Assigned task A> In the global warming passage, copy the part starting at "Earth’s thermal regulation" and ending at "of our civilization.", replacing "global warming" with "climate change".
Assigned task B> Sum up the global warming passage in two sentences.
Assigned task C>
Answer these questions from the global warming passage, one per line:
(i) How many W/m2 come in under Earth's thermal regulation balance?
(ii) In what year was the paper with the diagram published?
(iii) What does the writer say disasters brought on by CO2 may be?

Passage to read>

______________________________

Earth’s thermal regulation balance: 492 W/m2 coming in, 492 W/m2 going out, when we don’t mess with it. Diagram from this excellent 1996 paper by U. Wash. Prof. Dennis Hartmann.
Regular readers of HtStW know that I see the consequences of global warming being relative late-comers to the cascade of crises I think will befall our planet in this century. I expect that our preoccupation with economic depression, pandemic disease, the end of oil, the exhaustion of other resources due to overpopulation and waste, and nuclear, biological and chemical violence will distract us from paying significant attention to ‘natural disasters’ precipitated by CO2 until it is far too late. Such disasters may, however, be the icing on the cake that seals the fate of our civilization.

______________________________

Provided information>
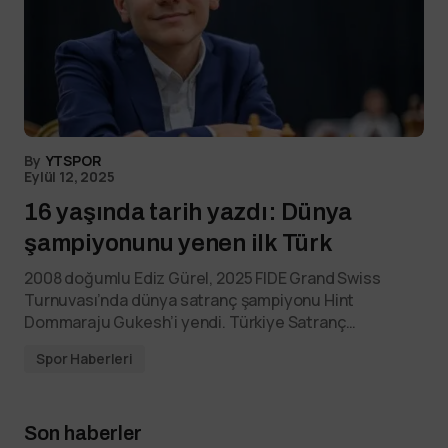
By
YTSPOR
Eylül 12, 2025
16 yaşında tarih yazdı: Dünya
şampiyonunu yenen ilk Türk
2008 doğumlu Ediz Gürel, 2025 FIDE Grand Swiss
Turnuvası’nda dünya satranç şampiyonu Hint
Dommaraju Gukesh’i yendi. Türkiye Satranç…
Spor Haberleri
Son haberler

______________________________

Exercise output A>
Earth’s thermal regulation balance: 492 W/m2 coming in, 492 W/m2 going out, when we don’t mess with it. Diagram from this excellent 1996 paper by U. Wash. Prof. Dennis Hartmann.
Regular readers of HtStW know that I see the consequences of climate change being relative late-comers to the cascade of crises I think will befall our planet in this century. I expect that our preoccupation with economic depression, pandemic disease, the end of oil, the exhaustion of other resources due to overpopulation and waste, and nuclear, biological and chemical violence will distract us from paying significant attention to ‘natural disasters’ precipitated by CO2 until it is far too late. Such disasters may, however, be the icing on the cake that seals the fate of our civilization.

Exercise output B> Earth's heat balance, when left undisturbed, has 492 W/m2 coming in and 492 W/m2 going out. The writer expects the effects of global warming to come late, after economic depression, pandemic disease, the end of oil, resource exhaustion and violence have distracted people, though such disasters may finally seal the fate of our civilization.

Exercise output C>
(i) 492 W/m2
(ii) 1996
(iii) The icing on the cake that seals the fate of our civilization